Everything changes when you're father dies when you're still in your teens but you push on the best you can and do the best you can.

Since then I've had two "abnormal" moles removed but both have come back benign.  I take very good care of my skin and am very careful about the sun.  I wear a very high SPFm have UV hats, and limit my time outside.  People come up to me and ask if I'm sick or comment on how pale I am.  While my father was what is known as "black Irish" - darker complexion, darker hair, and dark eyes.  My complexion is full on Irish - pale, pale, pale.  But, you know what?  I may be pale but most everyone I meet things I'm at least ten years younger than I actually am.  I'll take that.

Today's "inspection" went off without a hitch and I am pleased to report that nothing concerning was discovered.  The doctor was surprised to hear I had been in Los Angeles and Las Vegas only a few weeks ago.  You'd never know it by the state of my skin.

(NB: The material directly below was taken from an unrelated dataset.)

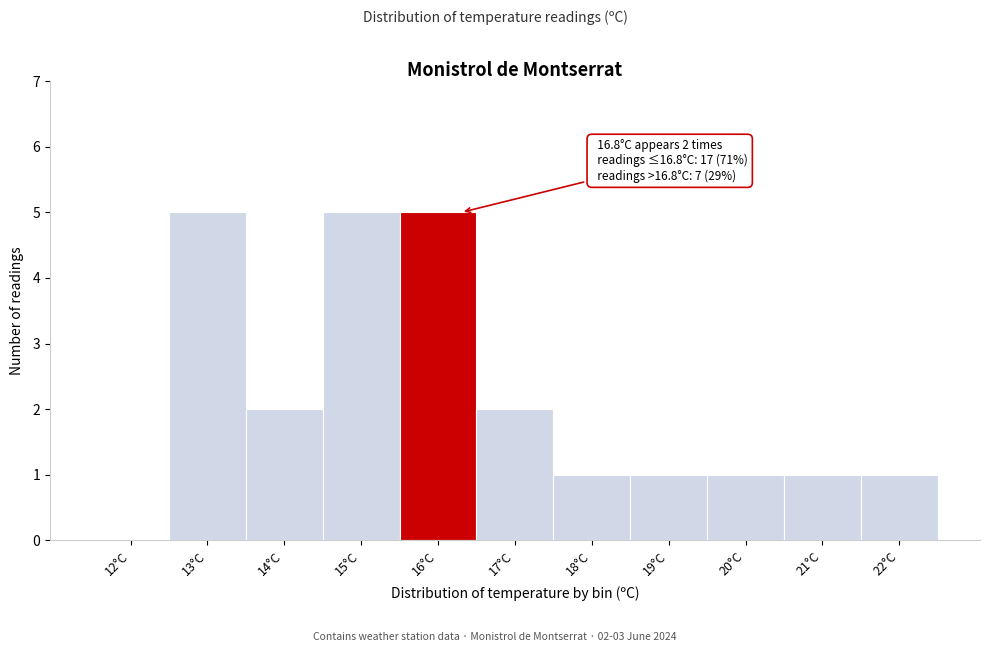

Reading left to right, extract all data points from this chart.

12°C=0	13°C=5	14°C=2	15°C=5	16°C=5	17°C=2	18°C=1	19°C=1	20°C=1	21°C=1	22°C=1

So, this is my PSA.  Take care of your skin.  Sun is good for you but too much can cause lots of damage.  So, as we wander deeper into spring and as summer approaches make sure you've packed a good bottle of sunscreen lotion (don't buy the spray - you're just inhaling aluminum and nobody wants that).  Get all your spots - top of the feet, ears, neck.  And get some sunscreen chapstick - Blistex makes one that's SPF 30.

But, no matter how careful I am one of those childhood sunburns could still rear it's ugly head.